**DATASET RECORDS**

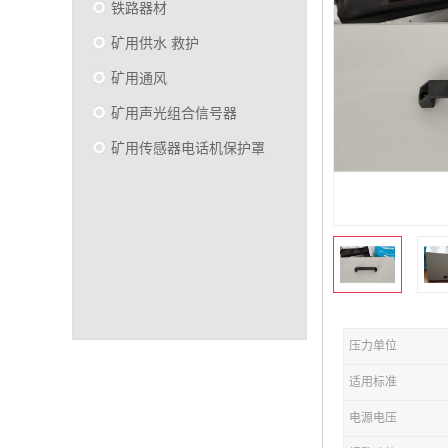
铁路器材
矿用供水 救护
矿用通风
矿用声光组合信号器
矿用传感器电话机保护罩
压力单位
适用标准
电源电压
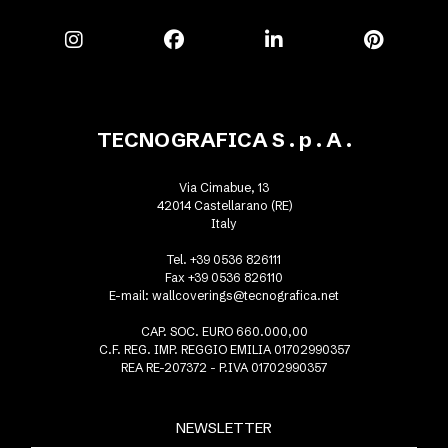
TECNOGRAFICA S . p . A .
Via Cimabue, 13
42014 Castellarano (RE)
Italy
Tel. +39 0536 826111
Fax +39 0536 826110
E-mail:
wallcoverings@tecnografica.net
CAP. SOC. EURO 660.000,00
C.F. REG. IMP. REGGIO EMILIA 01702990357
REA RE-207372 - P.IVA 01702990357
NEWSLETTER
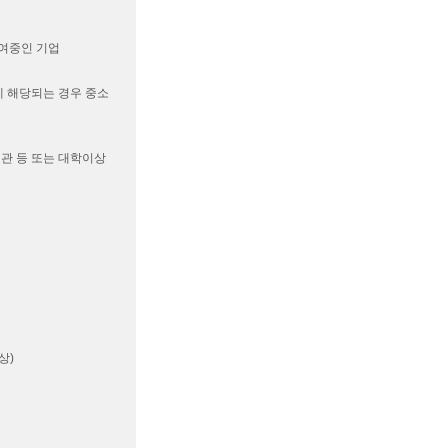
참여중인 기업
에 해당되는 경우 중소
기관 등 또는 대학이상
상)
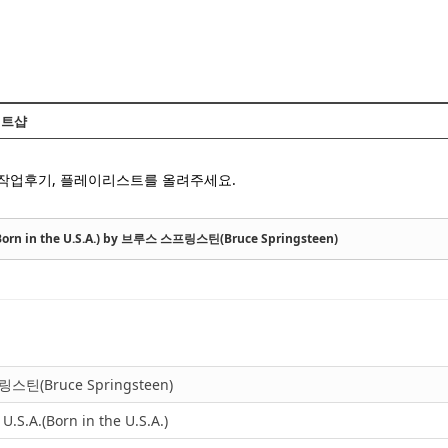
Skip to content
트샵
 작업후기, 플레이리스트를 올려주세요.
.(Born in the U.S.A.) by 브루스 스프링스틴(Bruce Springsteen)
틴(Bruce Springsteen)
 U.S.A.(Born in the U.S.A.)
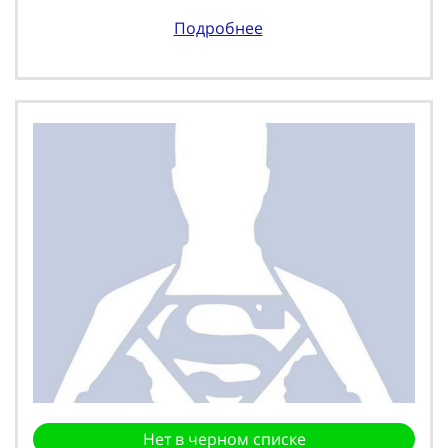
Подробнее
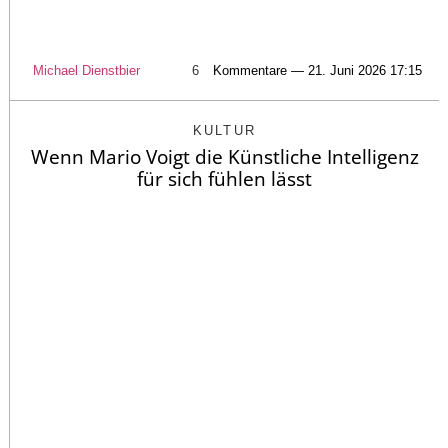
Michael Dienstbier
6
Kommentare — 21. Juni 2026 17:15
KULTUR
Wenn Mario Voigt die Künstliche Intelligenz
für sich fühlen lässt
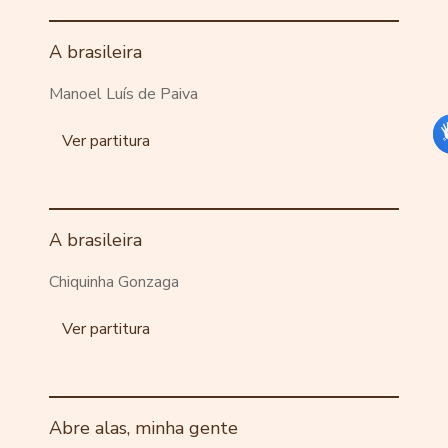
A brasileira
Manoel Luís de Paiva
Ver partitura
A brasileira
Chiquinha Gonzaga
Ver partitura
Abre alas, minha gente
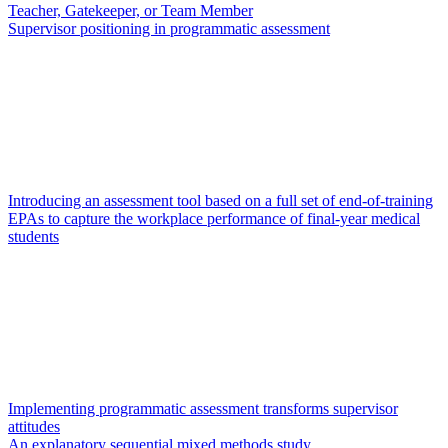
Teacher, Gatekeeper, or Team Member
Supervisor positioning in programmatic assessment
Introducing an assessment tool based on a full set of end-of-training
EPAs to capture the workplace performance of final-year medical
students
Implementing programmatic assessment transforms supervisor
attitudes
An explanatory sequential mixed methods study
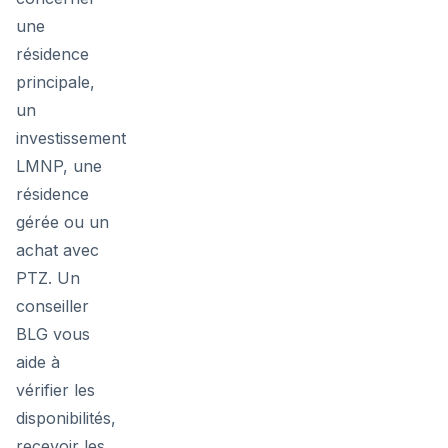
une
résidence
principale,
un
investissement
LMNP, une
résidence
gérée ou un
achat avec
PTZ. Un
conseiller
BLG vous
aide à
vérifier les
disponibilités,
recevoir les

==

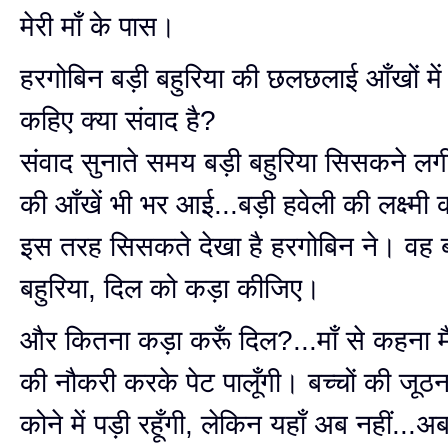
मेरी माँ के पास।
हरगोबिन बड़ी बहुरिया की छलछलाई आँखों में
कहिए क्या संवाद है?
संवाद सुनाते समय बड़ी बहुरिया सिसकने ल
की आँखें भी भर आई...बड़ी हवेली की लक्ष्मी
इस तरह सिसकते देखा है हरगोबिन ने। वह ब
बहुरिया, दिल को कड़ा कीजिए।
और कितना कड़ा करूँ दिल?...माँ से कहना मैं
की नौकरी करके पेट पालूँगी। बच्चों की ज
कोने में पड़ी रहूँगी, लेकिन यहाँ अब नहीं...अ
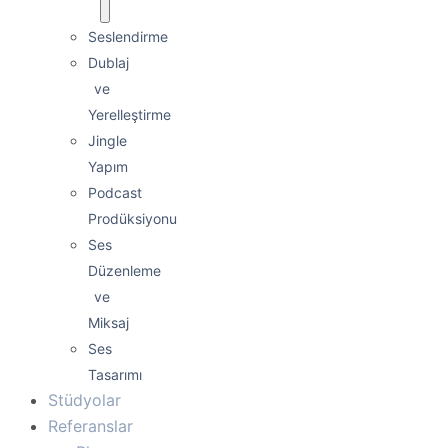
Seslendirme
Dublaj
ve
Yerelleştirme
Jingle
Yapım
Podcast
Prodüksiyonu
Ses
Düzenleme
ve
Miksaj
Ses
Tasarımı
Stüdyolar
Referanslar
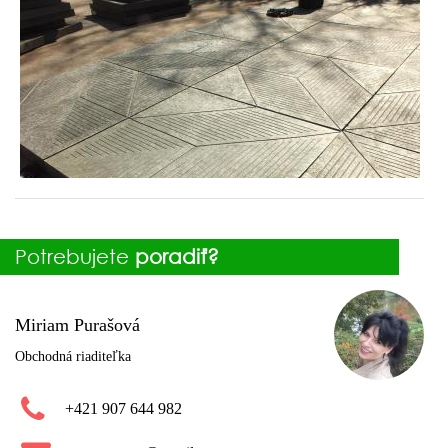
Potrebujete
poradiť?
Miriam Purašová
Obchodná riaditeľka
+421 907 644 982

* * *

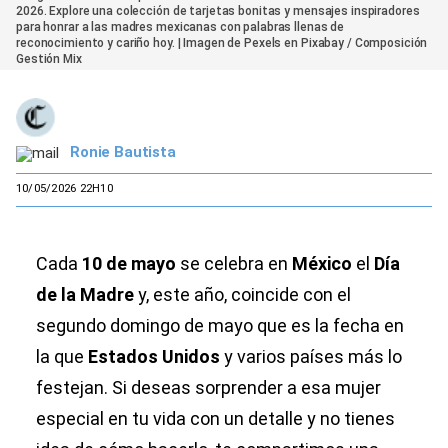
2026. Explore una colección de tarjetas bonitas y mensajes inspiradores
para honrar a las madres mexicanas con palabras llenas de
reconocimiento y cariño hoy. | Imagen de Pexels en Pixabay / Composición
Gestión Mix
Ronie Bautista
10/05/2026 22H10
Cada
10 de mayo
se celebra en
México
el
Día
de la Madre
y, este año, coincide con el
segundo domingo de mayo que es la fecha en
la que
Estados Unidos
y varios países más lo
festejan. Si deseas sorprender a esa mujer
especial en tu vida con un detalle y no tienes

**WHAT YOU WILL DO**
Should a line in the material contain "Born", copy it.

**SOLUTION FOR THIS TASK**
.(Born in the U.S.A.) by 브루스 스프링스틴(Bruce Springsteen)
 U.S.A.(Born in the U.S.A.)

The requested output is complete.